How does dietary fiber affect inflammation? When bacteria in the gut digests fiber, they produce short-chain-fatty-acids (SCFAs), including butyrate, as byproducts. butyrate inhibits production of damaging chemicals by inflamed microglia. (Microglia are a type of neuroglia (glial cell) located throughout the brain and spinal cord. Microglia account for 10–15% of all cells found within the brain) One of those chemicals is interleukin-1β, which has been associated with Alzheimer’s disease in humans.
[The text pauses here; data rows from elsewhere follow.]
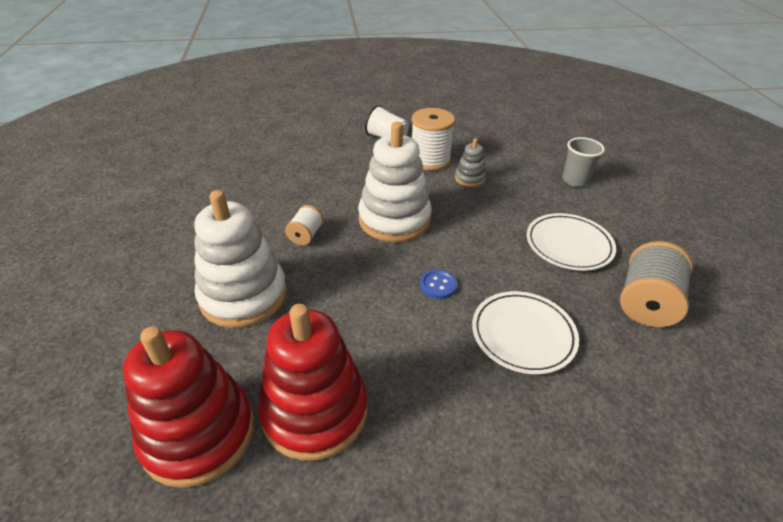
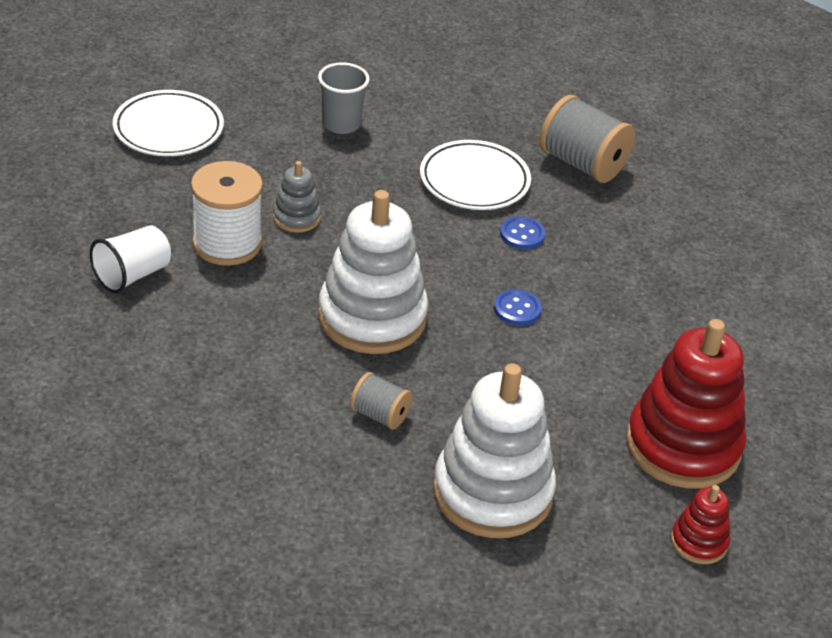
camera: 80 degrees left, 0 degrees up
red stacking toy [123,326,254,488] -> red stacking toy [671,485,730,564], size x0.47
white spool [285,205,324,245] -> grey spool [350,372,413,430]
white plate [472,291,579,374] -> white plate moved to [113,90,224,156]
none -> blue button [500,216,545,249]

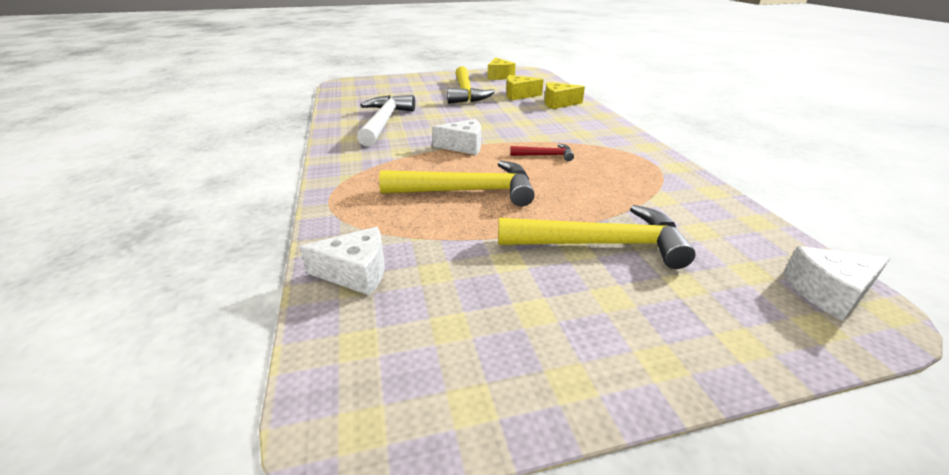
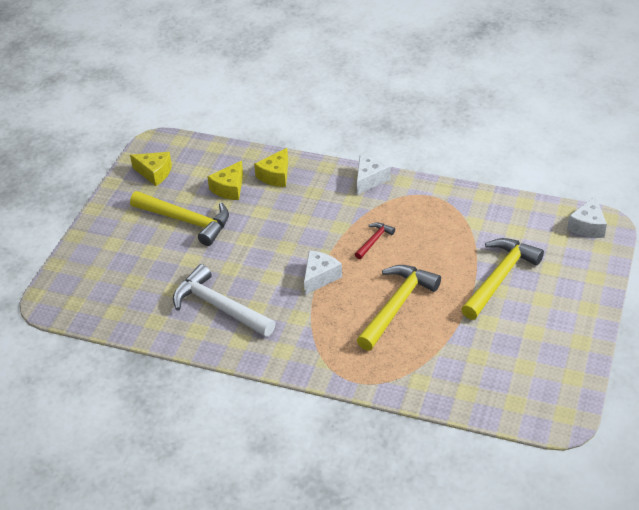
camera: 55 degrees left, 10 degrees up
white cheese [299,227,385,296] -> white cheese moved to [357,155,391,195]

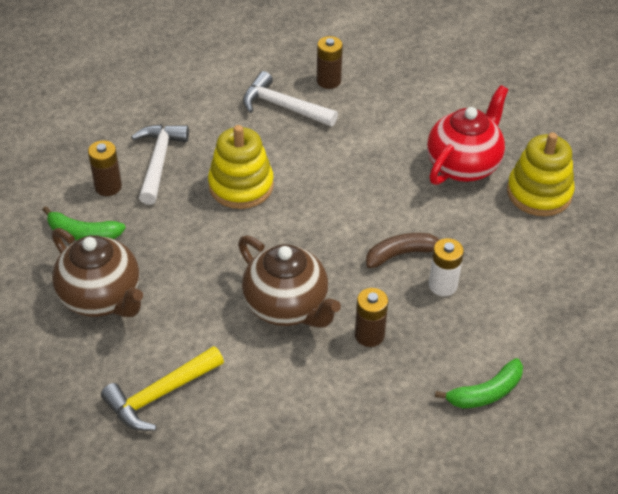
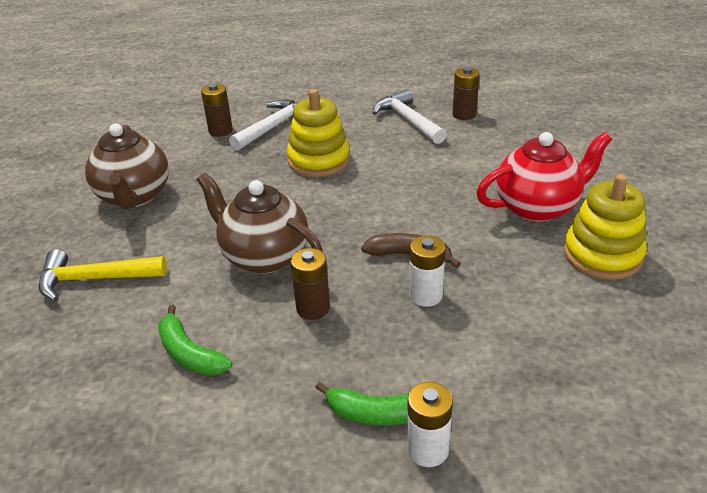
camera: 35 degrees right, 10 degrees down
green banana [43,206,126,240] -> green banana moved to [158,305,232,376]
brown teapot [238,236,341,328] -> brown teapot turned 135 degrees clockwise [197,173,323,274]
none -> white battery [407,382,453,467]

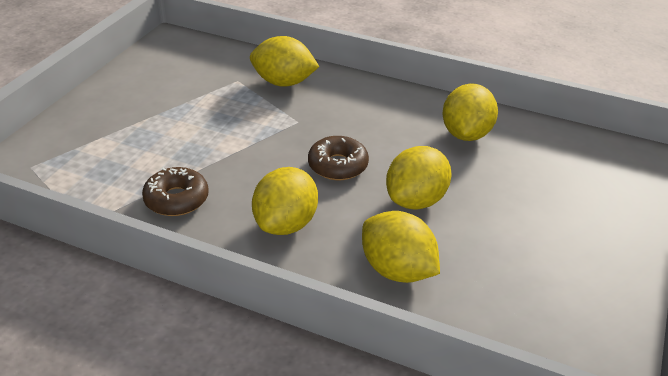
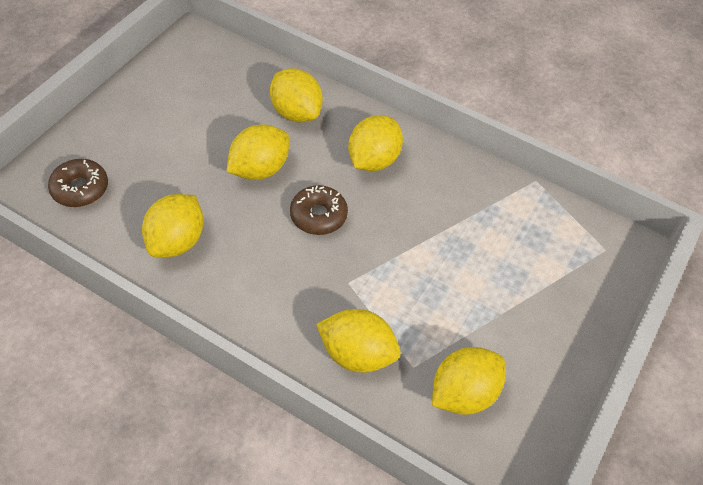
camera: 175 degrees left, 15 degrees up
brown donut [142,167,209,216] -> brown donut moved to [48,159,108,207]
none -> yellow lemon [432,347,505,415]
Researchers from the University of Illinois fed low- and high-fiber diets to groups of young and old mice, then measured the levels of butyrate and other SCFAs in the blood, as well as inflammatory chemicals in the intestine. The high-fiber diet elevated butyrate and other SCFAs in the blood both for young and old mice. But only the old mice showed intestinal inflammation on the low-fiber diet,” On the other hand, when old mice consumed the high-fiber diet, their intestinal inflammation was reduced dramatically, showing no difference between the age groups. Researchers then turned to examining signs of inflammation in the brain – 50 unique gene in microglia. They concluded that the high-fiber diet reduced that inflammatory profile in animals. Johnson concludes, “Dietary fiber can really manipulate the inflammatory environment in the gut.”
Dietary fiber is an essential component of an individual’s diet. The anti-inflammatory effect of dietary fiber can be seen on serum hsCRP. Dietary fiber may lower hsCRP serum through SCFA, polyphenols, and adiponectin. Through these various mechanisms, dietary fiber is possibly linked to the prevention of low-grade inflammation and its related diseases.
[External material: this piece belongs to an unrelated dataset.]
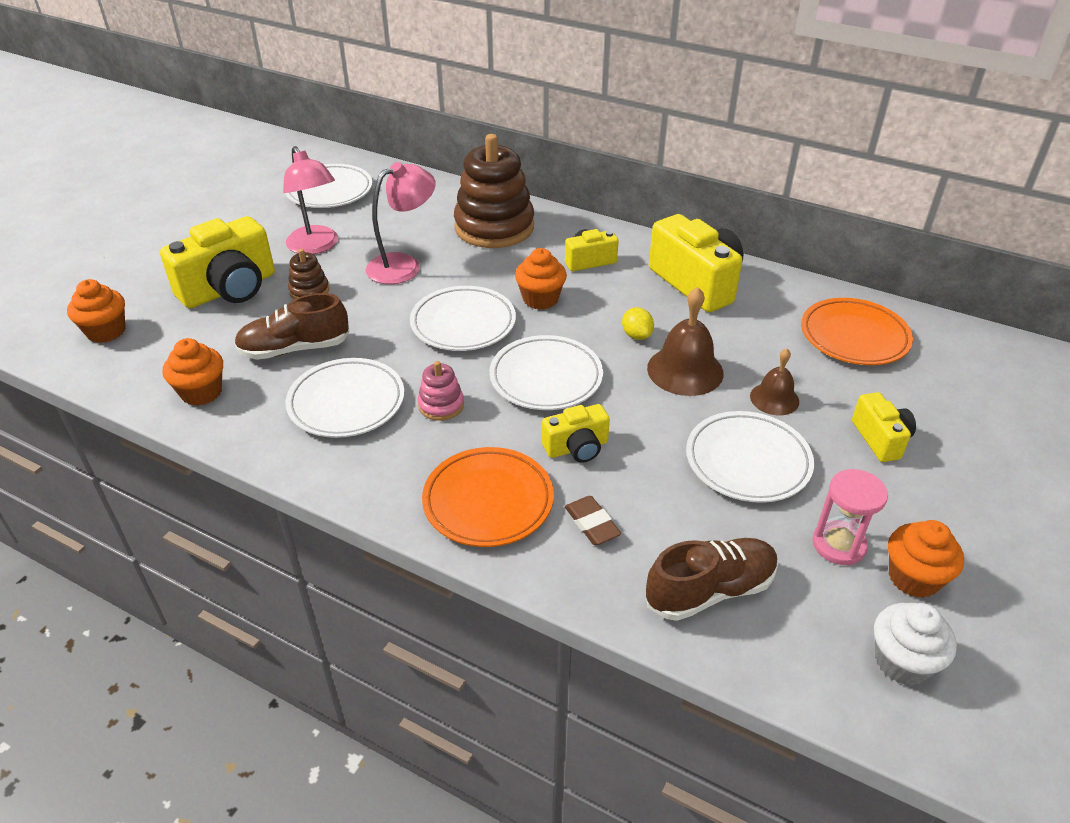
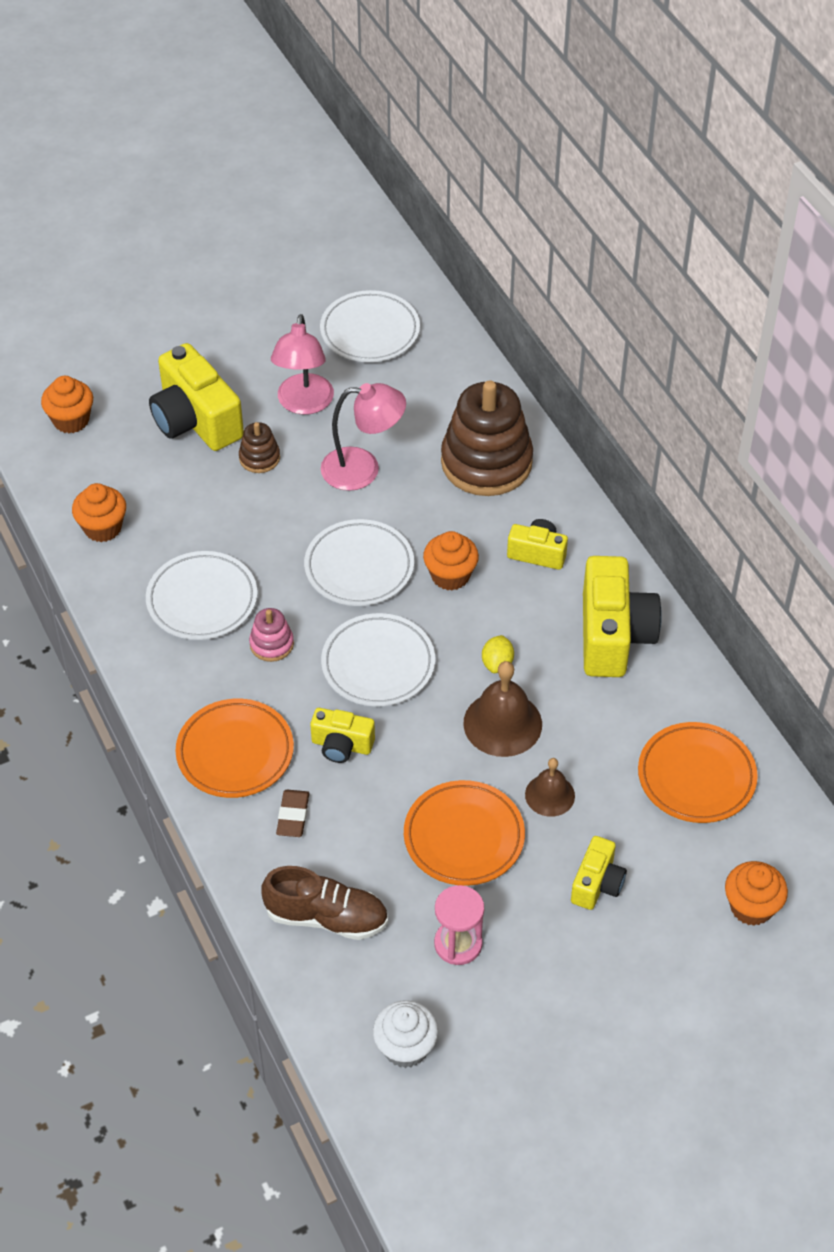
camera: 35 degrees right, 10 degrees up
yellow camera [160,216,275,308] -> yellow camera turned 60 degrees clockwise [149,343,244,451]
brown shoe [234,293,349,360] -> none
white plate [686,411,814,503] -> orange plate [404,780,525,886]
orange cupcake [888,520,964,598] -> orange cupcake moved to [725,861,788,926]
Recommended daily dietary fiber intake by the USDA is 14 grams per 1,000 calories of food. However, some experts recommend that in order to avoid a stroke, we should try to consume 25 grams a day of soluble fiber (concentrated in beans, oats, nuts, and berries) and 47 grams a day of insoluble fiber (concentrated in whole grains). So, focus on replacing meat, eggs, dairy with veggies, fruits and beans along with whole grains. Here is a list of high dietary fiber foods from Care2. Your daily meal consists of the items from the list, your body must be happy.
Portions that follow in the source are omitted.